Furniture and a family car belonging to SDLP councillor Ms Margaret Walsh were damaged in the attack. Residents have blamed loyalists.
The RUC is treating as sectarian a pipe-bomb attack on a Catholic family's home in Ahoghill, near Ballymena, Co Antrim. The device was thrown against a window early yesterday and was made safe by British army technical officers.
A disabled Catholic woman in her late 50s has died a day after being forced from her home in Lisburn, Co Antrim, with her brother, who is also disabled, and her two sons.
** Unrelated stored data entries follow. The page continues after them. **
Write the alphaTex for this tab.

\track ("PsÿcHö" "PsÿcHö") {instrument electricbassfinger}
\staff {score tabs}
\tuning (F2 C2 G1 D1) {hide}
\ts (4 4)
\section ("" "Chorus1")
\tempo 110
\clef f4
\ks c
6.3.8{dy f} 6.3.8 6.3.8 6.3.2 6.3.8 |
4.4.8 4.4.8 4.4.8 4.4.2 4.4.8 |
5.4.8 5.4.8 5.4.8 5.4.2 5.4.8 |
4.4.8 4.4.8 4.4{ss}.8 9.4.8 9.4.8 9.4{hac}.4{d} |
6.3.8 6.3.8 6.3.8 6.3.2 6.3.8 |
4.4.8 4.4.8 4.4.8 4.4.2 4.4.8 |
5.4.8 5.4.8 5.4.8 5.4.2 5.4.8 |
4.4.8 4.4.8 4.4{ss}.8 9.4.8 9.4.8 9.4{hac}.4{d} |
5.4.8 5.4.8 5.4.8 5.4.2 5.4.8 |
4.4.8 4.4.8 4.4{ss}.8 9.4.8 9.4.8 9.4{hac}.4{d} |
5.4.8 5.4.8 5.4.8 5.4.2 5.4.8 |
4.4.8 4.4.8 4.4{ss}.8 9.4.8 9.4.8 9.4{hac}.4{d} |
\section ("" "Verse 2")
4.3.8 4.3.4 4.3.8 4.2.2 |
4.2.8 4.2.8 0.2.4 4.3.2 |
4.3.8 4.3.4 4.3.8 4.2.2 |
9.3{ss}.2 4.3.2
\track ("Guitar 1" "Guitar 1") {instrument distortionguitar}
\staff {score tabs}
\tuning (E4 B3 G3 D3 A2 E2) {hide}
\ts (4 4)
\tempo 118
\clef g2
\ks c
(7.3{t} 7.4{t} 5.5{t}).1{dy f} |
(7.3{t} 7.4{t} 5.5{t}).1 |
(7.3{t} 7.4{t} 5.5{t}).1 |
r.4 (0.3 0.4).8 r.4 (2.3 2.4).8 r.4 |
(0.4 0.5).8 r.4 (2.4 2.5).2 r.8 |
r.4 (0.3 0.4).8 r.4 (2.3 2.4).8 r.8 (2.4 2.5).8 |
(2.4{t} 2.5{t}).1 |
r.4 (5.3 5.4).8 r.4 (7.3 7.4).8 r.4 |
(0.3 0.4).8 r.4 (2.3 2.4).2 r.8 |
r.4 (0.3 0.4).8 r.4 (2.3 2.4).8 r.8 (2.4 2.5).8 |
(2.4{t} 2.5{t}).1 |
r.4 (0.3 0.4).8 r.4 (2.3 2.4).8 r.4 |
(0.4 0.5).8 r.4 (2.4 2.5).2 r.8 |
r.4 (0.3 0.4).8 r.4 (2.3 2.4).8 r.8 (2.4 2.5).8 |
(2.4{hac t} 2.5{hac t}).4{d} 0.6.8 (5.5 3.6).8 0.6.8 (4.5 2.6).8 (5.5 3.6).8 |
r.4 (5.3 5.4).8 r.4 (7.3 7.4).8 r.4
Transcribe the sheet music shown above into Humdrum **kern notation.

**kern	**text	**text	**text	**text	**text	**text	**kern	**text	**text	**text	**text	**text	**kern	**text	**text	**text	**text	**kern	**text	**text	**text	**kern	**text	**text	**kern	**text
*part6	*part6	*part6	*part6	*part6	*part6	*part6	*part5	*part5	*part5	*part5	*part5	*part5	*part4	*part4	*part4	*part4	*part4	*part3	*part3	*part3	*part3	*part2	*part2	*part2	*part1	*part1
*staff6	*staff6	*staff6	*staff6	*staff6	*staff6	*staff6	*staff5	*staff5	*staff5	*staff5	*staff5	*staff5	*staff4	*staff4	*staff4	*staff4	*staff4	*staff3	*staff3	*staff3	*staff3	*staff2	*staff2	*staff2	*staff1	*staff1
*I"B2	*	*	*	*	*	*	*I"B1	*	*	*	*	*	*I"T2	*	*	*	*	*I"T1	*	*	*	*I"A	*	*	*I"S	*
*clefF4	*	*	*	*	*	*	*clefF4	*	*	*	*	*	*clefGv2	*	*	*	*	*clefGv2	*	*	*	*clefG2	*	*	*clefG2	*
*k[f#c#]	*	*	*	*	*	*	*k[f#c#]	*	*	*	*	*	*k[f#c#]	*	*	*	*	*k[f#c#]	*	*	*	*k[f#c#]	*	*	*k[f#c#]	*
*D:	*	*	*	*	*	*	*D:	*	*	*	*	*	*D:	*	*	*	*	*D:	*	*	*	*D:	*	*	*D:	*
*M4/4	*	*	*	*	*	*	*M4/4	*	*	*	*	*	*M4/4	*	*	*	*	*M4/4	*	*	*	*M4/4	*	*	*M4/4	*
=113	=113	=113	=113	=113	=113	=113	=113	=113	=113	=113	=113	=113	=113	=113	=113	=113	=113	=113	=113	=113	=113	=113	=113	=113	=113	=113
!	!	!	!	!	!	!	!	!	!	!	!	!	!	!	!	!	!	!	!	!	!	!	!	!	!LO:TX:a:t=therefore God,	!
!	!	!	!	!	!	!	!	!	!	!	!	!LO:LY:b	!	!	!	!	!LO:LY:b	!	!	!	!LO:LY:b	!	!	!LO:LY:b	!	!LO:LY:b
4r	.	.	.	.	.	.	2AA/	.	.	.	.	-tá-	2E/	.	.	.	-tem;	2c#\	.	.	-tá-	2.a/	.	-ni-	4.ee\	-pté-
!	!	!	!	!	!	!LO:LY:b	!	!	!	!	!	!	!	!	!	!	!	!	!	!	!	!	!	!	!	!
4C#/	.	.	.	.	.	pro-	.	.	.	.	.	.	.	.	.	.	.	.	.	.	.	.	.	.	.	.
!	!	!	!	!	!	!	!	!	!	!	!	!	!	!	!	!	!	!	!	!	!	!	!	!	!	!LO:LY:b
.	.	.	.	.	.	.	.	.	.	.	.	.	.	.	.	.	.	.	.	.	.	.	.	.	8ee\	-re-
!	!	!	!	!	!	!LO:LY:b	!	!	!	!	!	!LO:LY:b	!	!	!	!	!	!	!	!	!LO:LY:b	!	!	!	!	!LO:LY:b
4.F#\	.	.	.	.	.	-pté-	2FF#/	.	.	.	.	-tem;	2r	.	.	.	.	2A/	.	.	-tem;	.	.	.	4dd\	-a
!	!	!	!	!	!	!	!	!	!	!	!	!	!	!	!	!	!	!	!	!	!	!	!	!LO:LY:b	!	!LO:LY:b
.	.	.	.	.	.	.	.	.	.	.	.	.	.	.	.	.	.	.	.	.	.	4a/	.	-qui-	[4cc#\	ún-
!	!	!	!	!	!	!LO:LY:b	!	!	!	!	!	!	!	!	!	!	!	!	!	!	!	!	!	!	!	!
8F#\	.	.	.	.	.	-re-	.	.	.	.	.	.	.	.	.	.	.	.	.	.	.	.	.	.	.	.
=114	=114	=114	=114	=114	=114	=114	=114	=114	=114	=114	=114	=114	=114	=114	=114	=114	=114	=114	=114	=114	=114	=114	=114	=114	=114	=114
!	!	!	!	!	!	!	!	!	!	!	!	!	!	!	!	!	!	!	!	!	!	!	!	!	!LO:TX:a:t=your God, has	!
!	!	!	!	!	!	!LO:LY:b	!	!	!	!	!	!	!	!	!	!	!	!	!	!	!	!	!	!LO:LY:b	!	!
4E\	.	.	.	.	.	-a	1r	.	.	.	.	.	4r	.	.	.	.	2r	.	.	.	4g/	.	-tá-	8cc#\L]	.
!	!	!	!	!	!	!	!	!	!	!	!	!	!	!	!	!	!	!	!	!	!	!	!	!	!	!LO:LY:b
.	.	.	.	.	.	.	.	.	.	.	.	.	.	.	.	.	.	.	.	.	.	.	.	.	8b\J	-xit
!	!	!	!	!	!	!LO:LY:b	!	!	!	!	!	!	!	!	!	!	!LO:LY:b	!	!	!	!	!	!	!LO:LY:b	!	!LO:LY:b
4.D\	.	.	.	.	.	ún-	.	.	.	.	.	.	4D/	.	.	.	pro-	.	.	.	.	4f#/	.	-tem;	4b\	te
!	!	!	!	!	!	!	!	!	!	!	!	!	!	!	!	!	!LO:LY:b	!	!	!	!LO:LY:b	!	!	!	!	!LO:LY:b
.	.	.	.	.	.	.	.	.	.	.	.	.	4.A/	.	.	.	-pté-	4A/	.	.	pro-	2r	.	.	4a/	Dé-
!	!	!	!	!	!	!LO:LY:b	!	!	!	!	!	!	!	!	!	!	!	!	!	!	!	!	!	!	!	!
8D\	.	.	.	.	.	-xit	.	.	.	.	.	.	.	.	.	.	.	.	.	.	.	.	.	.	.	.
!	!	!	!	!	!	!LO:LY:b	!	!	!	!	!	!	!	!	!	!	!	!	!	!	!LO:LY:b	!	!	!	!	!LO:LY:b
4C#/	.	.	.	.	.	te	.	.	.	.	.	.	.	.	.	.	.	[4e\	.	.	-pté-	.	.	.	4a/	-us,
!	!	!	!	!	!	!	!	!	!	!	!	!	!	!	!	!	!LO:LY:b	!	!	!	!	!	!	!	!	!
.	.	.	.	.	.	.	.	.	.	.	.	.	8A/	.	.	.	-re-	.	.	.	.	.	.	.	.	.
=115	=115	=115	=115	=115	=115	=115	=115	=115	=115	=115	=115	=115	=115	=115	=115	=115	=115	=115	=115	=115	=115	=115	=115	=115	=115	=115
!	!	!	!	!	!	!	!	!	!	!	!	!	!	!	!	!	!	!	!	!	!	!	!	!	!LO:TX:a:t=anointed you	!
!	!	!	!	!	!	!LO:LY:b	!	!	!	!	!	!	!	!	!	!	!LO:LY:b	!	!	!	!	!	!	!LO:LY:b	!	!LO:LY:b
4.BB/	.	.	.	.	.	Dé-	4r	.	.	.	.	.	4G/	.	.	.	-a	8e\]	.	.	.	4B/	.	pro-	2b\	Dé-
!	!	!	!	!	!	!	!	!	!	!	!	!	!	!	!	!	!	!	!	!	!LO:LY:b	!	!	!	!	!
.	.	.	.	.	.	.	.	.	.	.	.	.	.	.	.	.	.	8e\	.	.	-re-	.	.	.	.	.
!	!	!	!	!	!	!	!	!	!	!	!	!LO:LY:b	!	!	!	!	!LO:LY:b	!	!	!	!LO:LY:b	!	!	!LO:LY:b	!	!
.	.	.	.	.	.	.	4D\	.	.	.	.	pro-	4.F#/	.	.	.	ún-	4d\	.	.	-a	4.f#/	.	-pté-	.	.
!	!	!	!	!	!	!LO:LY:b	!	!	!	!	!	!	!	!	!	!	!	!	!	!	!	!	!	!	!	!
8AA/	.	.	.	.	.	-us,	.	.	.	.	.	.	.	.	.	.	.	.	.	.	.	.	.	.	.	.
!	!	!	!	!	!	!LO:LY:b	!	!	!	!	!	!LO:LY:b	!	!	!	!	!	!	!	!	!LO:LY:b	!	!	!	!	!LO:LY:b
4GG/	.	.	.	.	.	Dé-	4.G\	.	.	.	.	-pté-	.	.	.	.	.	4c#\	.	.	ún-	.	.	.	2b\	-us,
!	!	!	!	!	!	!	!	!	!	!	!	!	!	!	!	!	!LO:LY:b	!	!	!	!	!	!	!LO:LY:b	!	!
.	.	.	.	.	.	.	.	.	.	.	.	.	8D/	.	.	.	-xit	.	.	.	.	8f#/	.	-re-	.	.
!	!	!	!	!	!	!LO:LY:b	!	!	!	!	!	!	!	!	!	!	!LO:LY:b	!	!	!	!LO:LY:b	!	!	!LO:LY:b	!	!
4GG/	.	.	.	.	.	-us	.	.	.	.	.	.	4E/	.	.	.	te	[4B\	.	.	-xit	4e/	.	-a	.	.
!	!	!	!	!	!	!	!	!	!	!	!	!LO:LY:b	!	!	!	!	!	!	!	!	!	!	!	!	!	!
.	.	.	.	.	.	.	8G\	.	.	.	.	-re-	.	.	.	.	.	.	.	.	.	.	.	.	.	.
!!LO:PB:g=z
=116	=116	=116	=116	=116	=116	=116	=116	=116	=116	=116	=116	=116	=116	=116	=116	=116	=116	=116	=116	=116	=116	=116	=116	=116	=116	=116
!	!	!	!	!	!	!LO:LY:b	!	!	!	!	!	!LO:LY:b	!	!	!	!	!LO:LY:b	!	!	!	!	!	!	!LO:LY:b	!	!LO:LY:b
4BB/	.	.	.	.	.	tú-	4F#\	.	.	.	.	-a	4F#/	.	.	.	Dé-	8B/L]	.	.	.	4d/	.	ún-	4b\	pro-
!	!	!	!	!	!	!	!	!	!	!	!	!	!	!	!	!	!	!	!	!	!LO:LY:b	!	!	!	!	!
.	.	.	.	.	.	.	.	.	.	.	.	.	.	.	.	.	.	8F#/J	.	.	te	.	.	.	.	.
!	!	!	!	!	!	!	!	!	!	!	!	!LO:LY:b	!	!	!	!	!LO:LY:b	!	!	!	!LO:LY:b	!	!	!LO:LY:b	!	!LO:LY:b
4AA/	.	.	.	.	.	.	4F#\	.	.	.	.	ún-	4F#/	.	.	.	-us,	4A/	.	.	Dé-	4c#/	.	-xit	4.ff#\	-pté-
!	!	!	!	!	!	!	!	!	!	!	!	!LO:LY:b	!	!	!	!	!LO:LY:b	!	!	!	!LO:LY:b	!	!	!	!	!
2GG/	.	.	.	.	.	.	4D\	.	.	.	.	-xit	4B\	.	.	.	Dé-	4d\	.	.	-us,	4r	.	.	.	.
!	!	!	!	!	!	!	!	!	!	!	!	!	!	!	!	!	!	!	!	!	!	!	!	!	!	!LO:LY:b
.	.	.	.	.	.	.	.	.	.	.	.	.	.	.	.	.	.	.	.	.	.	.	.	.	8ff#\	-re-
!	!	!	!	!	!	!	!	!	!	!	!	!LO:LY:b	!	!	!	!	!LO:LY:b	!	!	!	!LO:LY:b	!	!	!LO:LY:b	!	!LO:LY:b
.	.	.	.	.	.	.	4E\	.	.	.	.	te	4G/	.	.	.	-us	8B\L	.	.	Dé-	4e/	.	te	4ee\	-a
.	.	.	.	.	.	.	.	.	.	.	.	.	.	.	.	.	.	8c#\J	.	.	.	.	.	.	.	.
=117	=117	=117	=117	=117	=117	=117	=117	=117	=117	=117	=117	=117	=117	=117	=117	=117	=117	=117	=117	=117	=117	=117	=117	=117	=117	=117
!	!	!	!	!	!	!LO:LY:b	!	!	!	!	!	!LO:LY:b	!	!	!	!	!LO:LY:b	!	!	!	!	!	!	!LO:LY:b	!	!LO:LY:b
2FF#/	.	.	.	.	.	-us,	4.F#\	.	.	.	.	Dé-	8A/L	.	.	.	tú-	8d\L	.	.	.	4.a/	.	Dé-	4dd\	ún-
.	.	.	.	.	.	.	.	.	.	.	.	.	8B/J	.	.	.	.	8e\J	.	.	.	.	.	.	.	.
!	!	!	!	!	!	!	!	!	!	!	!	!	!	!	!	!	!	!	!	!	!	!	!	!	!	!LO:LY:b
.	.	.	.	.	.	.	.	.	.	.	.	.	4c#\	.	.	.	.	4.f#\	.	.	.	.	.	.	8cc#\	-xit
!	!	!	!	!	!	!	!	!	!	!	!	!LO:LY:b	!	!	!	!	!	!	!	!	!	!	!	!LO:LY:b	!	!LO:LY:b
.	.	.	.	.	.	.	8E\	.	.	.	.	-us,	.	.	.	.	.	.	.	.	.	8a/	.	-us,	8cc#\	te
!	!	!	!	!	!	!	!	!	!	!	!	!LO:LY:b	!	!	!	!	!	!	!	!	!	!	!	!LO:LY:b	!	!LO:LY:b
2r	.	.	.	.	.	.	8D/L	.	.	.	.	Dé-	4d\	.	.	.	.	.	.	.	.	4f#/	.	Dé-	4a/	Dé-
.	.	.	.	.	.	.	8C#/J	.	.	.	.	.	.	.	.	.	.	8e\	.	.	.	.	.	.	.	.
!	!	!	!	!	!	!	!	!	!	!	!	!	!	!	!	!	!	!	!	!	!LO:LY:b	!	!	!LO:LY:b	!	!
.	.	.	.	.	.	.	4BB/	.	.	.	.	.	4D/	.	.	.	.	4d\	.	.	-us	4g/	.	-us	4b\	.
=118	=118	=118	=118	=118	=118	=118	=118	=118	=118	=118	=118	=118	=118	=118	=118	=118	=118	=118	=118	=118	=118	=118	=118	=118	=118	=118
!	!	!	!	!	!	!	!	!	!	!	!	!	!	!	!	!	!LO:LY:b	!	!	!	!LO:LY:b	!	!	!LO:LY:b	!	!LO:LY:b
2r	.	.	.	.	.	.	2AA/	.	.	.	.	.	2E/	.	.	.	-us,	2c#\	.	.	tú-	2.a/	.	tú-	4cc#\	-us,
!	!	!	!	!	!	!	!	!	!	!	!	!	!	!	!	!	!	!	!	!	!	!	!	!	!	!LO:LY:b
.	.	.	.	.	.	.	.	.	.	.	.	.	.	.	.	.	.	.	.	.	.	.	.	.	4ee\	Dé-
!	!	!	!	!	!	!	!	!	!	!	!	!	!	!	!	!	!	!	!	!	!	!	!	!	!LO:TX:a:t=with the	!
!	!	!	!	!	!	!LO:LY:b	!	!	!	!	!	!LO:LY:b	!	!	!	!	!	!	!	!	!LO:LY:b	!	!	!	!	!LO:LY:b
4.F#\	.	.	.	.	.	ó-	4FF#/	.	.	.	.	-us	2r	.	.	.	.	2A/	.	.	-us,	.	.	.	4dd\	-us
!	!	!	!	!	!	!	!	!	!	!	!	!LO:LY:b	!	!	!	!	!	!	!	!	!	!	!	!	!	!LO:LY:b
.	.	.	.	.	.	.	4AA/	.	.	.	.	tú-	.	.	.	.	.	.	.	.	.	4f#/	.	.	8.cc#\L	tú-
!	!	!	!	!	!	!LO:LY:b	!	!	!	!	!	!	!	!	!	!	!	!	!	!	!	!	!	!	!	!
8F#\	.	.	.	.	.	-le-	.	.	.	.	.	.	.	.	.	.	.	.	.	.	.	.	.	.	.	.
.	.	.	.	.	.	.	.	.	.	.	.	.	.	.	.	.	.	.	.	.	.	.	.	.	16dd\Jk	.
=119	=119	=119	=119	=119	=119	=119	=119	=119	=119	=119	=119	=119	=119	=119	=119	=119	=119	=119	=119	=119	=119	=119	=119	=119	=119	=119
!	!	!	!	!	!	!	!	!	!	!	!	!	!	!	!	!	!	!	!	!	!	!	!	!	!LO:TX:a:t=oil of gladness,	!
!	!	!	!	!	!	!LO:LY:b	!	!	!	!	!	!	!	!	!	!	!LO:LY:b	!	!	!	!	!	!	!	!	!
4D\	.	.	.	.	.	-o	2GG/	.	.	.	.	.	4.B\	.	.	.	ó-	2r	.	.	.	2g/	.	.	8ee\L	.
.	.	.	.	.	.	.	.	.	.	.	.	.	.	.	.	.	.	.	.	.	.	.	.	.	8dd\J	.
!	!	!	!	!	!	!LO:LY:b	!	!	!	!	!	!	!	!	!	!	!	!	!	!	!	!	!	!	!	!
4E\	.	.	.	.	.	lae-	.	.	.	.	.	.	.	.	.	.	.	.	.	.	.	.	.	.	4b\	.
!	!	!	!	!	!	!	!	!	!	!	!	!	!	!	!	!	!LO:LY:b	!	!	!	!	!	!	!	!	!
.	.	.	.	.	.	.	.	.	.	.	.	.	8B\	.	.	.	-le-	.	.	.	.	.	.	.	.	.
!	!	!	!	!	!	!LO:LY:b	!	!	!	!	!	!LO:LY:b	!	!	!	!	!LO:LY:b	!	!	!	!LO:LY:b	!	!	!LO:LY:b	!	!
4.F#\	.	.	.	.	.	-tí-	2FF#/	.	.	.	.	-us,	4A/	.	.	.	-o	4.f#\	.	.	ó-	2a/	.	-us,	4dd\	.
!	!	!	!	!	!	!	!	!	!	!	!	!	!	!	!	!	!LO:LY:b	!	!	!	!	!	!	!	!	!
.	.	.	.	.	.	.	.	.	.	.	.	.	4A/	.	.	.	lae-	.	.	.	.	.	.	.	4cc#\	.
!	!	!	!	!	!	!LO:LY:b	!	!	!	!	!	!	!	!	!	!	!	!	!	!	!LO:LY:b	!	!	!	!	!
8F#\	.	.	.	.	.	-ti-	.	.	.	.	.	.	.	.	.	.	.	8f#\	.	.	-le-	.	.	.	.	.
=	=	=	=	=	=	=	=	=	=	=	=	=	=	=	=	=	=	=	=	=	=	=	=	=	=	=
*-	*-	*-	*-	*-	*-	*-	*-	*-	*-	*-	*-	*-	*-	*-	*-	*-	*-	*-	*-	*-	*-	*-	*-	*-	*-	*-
The leader of the Ulster Democratic Party, the political wing of the Ulster Defence Association, Mr Gary McMichael, described the woman's death as tragic and said he would make inquiries into whether the UDA was in any way involved in forcing the family to leave home.
Meanwhile, a number of suspect objects, at least two of them explosive devices, have been recovered by security forces in the Maghera area of Co Derry following a telephone warning. A hall at Longfield Road, near Desertmartin, and commercial premises at Glenshane Road near Maghera were cordoned off during the operation.